Luego se vio que desde el corredor alto tiraban un par de botas, luego
un mantón...

--Bajarlo, hijas, bajarlo--dijo desde el patio la Superiora, mirando
hacia arriba y ya recobrada la serenidad con que daba siempre sus
órdenes. Fortunata bajó un lío de ropa, y recogiendo las botas, se lo
dio todo a Mauricia, es decir, se lo puso delante. La espantosa escena
descrita había impresionado desagradablemente a la joven, que sintió
profunda compasión de su amiga. Si las monjas se lo hubieran permitido,
quizás ella habría aplacado a la bestia.

«Toma tu ropa, tus botas--le dijo en voz baja y en tono apacible--.
Pero, hija, ¡cómo te has puesto!... ¿No conoces ya que has estado
trastornada?».

--Quítate de ahí, pendoncillo... quítate o te...

--Dejarla, dejarla--dijo la Superiora--. No decirle una palabra más.
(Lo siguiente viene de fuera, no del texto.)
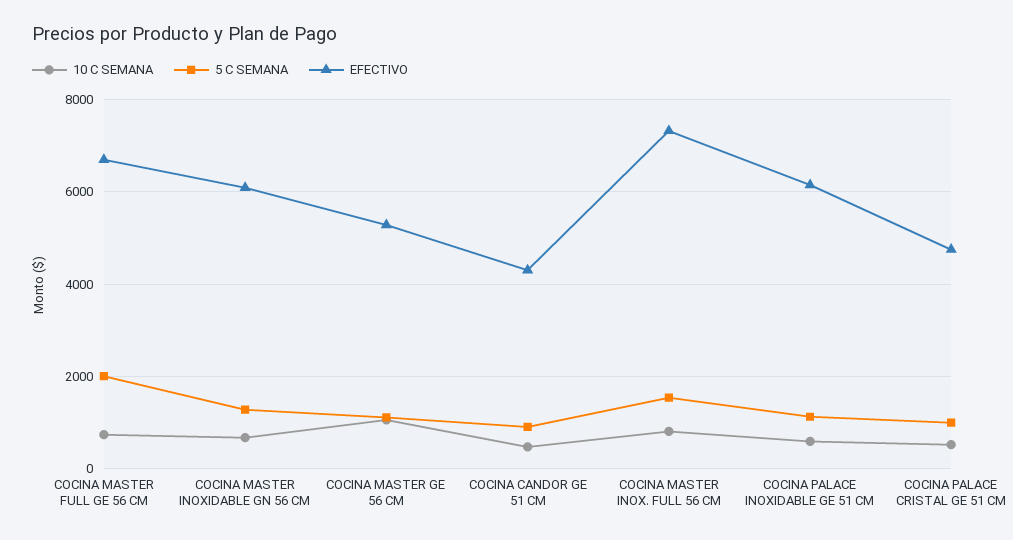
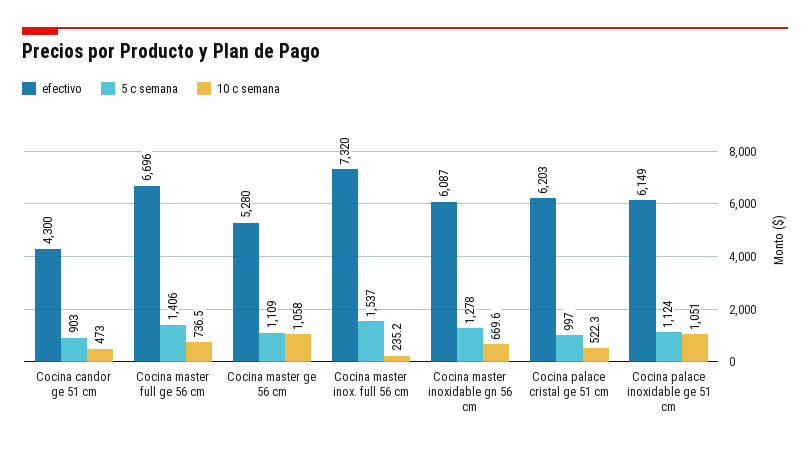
  {
    "10 C SEMANA": {
      "COCINA MASTER FULL GE 56 CM": 736.5,
      "COCINA MASTER INOXIDABLE GN 56 CM": 669.6,
      "COCINA MASTER GE 56 CM": 1058,
      "COCINA CANDOR GE 51 CM": 473,
-     "COCINA MASTER INOX. FULL 56 CM": 800,
+     "COCINA MASTER INOX. FULL 56 CM": 235.2,
-     "COCINA PALACE INOXIDABLE GE 51 CM": 600,
+     "COCINA PALACE INOXIDABLE GE 51 CM": 1051,
      "COCINA PALACE CRISTAL GE 51 CM": 522.3
    },
    "5 C SEMANA": {
-     "COCINA MASTER FULL GE 56 CM": 2000,
+     "COCINA MASTER FULL GE 56 CM": 1406,
      "COCINA MASTER INOXIDABLE GN 56 CM": 1278,
      "COCINA MASTER GE 56 CM": 1109,
      "COCINA CANDOR GE 51 CM": 903,
      "COCINA MASTER INOX. FULL 56 CM": 1537,
      "COCINA PALACE INOXIDABLE GE 51 CM": 1124,
      "COCINA PALACE CRISTAL GE 51 CM": 997
    },
    "EFECTIVO": {
      "COCINA MASTER FULL GE 56 CM": 6696,
      "COCINA MASTER INOXIDABLE GN 56 CM": 6087,
      "COCINA MASTER GE 56 CM": 5280,
      "COCINA CANDOR GE 51 CM": 4300,
      "COCINA MASTER INOX. FULL 56 CM": 7320,
      "COCINA PALACE INOXIDABLE GE 51 CM": 6149,
-     "COCINA PALACE CRISTAL GE 51 CM": 4800
+     "COCINA PALACE CRISTAL GE 51 CM": 6203
    }
  }

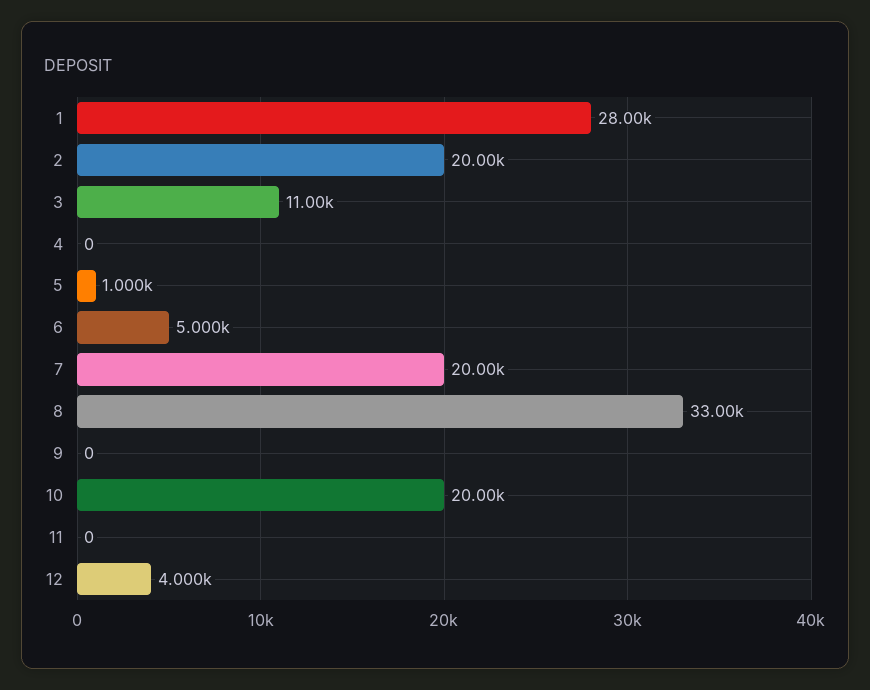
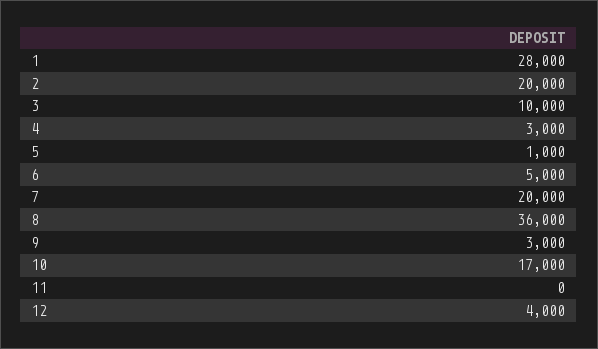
  {
    "1": 28000,
    "2": 20000,
-   "3": 11000,
+   "3": 10000,
-   "4": 0,
+   "4": 3000,
    "5": 1000,
    "6": 5000,
    "7": 20000,
-   "8": 33000,
+   "8": 36000,
-   "9": 0,
+   "9": 3000,
-   "10": 20000,
+   "10": 17000,
    "11": 0,
    "12": 4000
  }

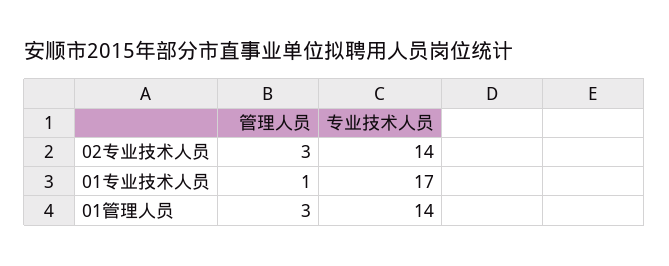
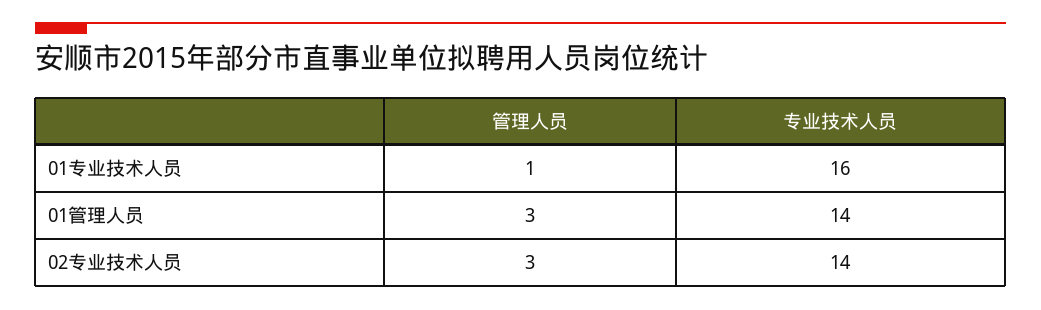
  {
    "管理人员": {
      "02专业技术人员": 3,
      "01专业技术人员": 1,
      "01管理人员": 3
    },
    "专业技术人员": {
      "02专业技术人员": 14,
-     "01专业技术人员": 17,
+     "01专业技术人员": 16,
      "01管理人员": 14
    }
  }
A
la calle, y hemos concluido.

Con gran dificultad se levantó Mauricia del suelo y recogió su ropa. Al
ponerse en pie pareció recobrar parte de su furor.

«Que se te queda este lío».

--Las botas, las botas. La tarasca lo recogió todo. Ya salía sin decir
nada, cuando Guillermina la miró severamente.
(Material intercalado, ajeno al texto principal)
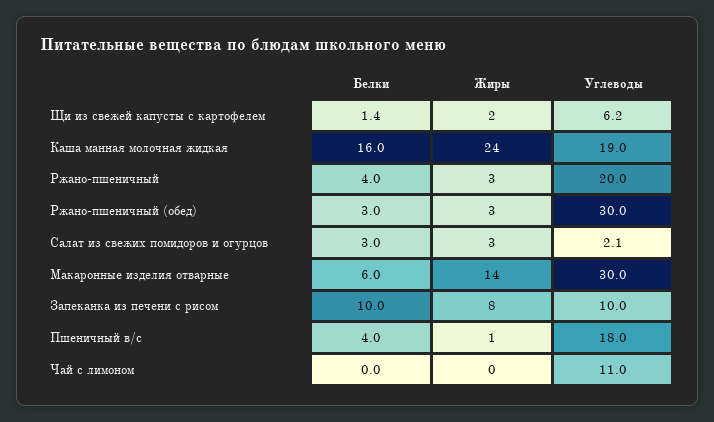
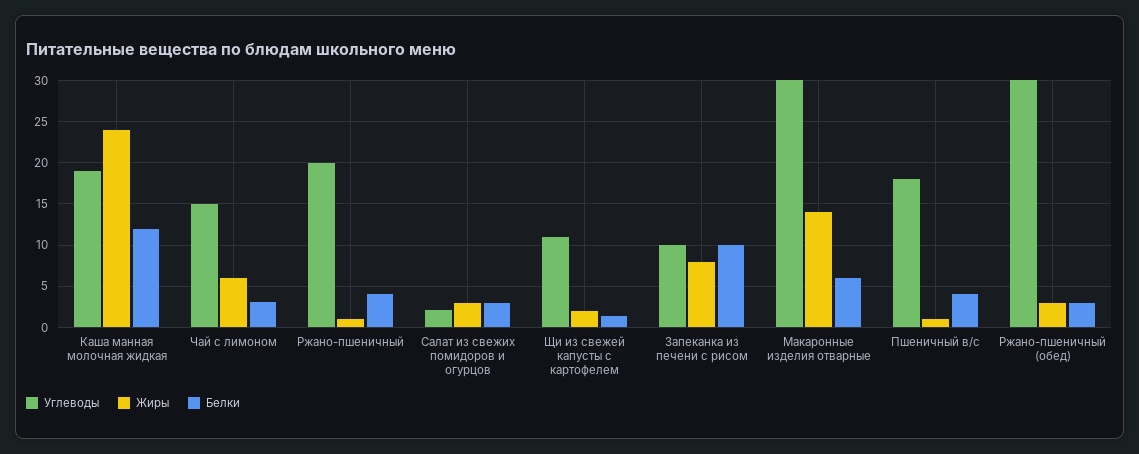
  {
    "Белки": {
      "Щи из свежей капусты с картофелем": 1.4,
-     "Каша манная молочная жидкая": 16,
+     "Каша манная молочная жидкая": 12,
      "Ржано-пшеничный": 4,
      "Ржано-пшеничный (обед)": 3,
      "Салат из свежих помидоров и огурцов": 3,
      "Макаронные изделия отварные": 6,
      "Запеканка из печени с рисом": 10,
      "Пшеничный в/с": 4,
-     "Чай с лимоном": 0
+     "Чай с лимоном": 3
    },
    "Жиры": {
      "Щи из свежей капусты с картофелем": 2,
      "Каша манная молочная жидкая": 24,
-     "Ржано-пшеничный": 3,
+     "Ржано-пшеничный": 1,
      "Ржано-пшеничный (обед)": 3,
      "Салат из свежих помидоров и огурцов": 3,
      "Макаронные изделия отварные": 14,
      "Запеканка из печени с рисом": 8,
      "Пшеничный в/с": 1,
-     "Чай с лимоном": 0
+     "Чай с лимоном": 6
    },
    "Углеводы": {
-     "Щи из свежей капусты с картофелем": 6.2,
+     "Щи из свежей капусты с картофелем": 11,
      "Каша манная молочная жидкая": 19,
      "Ржано-пшеничный": 20,
      "Ржано-пшеничный (обед)": 30,
      "Салат из свежих помидоров и огурцов": 2.1,
      "Макаронные изделия отварные": 30,
      "Запеканка из печени с рисом": 10,
      "Пшеничный в/с": 18,
-     "Чай с лимоном": 11
+     "Чай с лимоном": 15
    }
  }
«¡Pero qué mujer esta! Ni siquiera sabe salir con decencia».

Iba descalza, cogidas las botas por los tirantes.

--Póngase usted las botas--le gritó la Superiora.

--No me da la gana. Abur... ¡Son todas unas judías pasteleras...!
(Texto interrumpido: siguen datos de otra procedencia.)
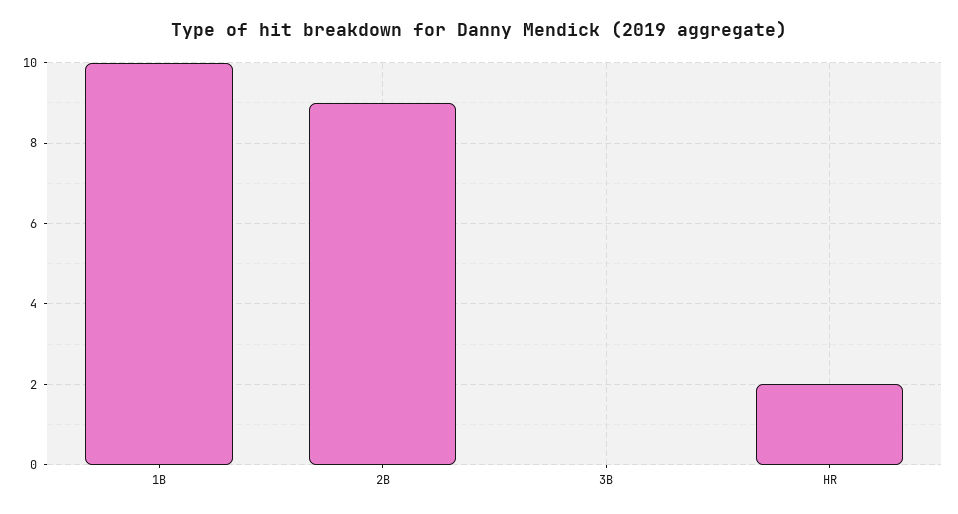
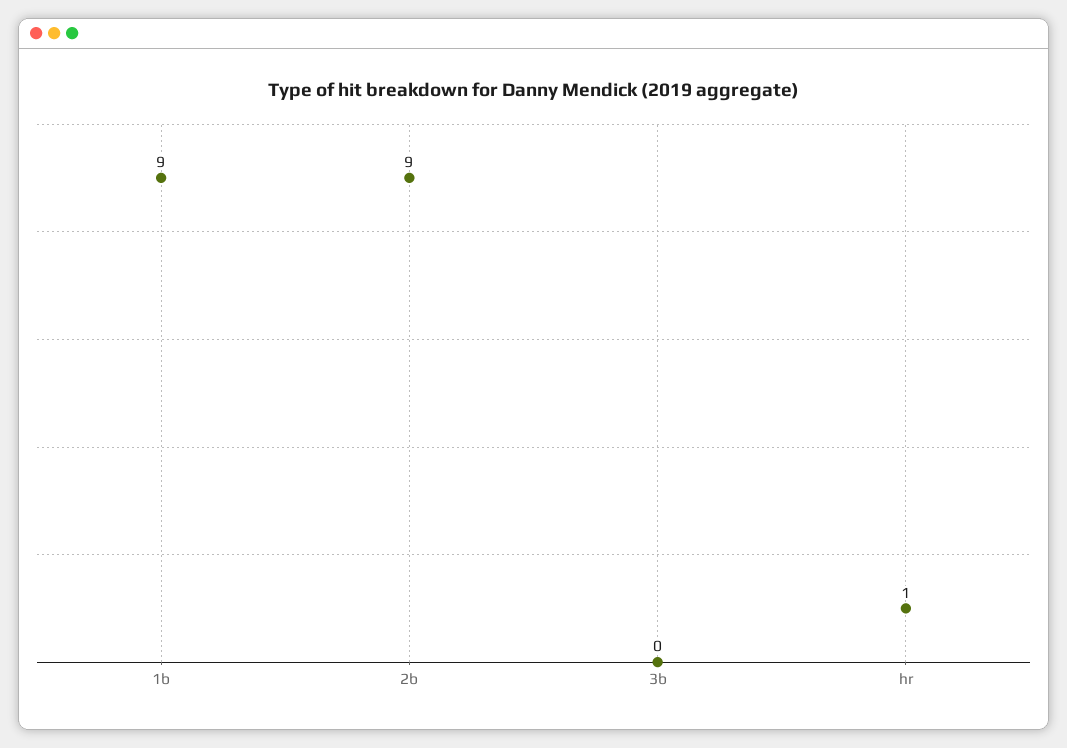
  {
-   "1B": 10,
+   "1B": 9,
    "2B": 9,
    "3B": 0,
-   "HR": 2
+   "HR": 1
  }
--Paciencia, hija, paciencia... necesitamos mucha paciencia--dijo Sor
Natividad a sus compañeras, tapándose los oídos.

Se le franquearon todas las puertas, abriéndolas de par en par y
resguardándose tras las hojas de ellas, como se abren las puertas del
toril para que salga la fiera a la plaza. La última que cambió algunas
palabras con ella fue Fortunata, que la siguió hasta el vestíbulo movida
de lástima y amistad, y aún quiso arrancarle alguna declaración de
arrepentimiento. Pero la otra estaba ciega y sorda; no se enteraba de
nada, y dio a su amiga tal empujón, que si no se apoya en la pared cae
redonda al suelo.

Salió triunfante, echando a una parte y otra miradas de altivez y
desprecio. Cuando vio la calle, sus ojos se iluminaron con fulgores de
júbilo y gritó: «¡Ay, mi querida calle de mi alma!». Extendió y cerró
los brazos, cual si en ellos quisiera apretar amorosamente todo lo que
veían sus ojos. Respiró después con fuerza, parose mirando azorada a
todos lados, como el toro cuando sale al redondel. Luego, orientándose,
tiró muy decidida por el paseo abajo. Era cosa de ver aquella mujerona
descalza, desgarrada, melenuda, despidiendo de sus ojos fiereza, con un
lío bajo el brazo y las botas colgando de una mano. Las pocas personas
que por allí pasaban, miráronla con asombro. Al llegar junto a los
almacenes de la Villa, pasó junto a varios chicos, barrenderos, que
estaban sentados en sus carretillas con las escobas en la mano.
Tuviéronla ellos por persona de poco más o menos y se echaron a reír
delante de su cara napoleónica.

«Vaya, que buena _curda_ te llevas, ¡oleeé!...».

Y ella se les puso delante en actitud arrogantísima, alzó el brazo que
tenía libre y les dijo:

«¡Apóstoles del error!».

Prorrumpiendo al mismo tiempo en estúpida risa, pasó de largo. A los
barrenderos les hizo aquello mucha gracia, y poniéndose en marcha con
las carretillas por delante y las escobas sobre ellas, siguieron detrás
de Mauricia, como una escolta de burlesca artillería, haciendo un ruido
de mil demonios y disparándole bala rasa de groserías e injurias.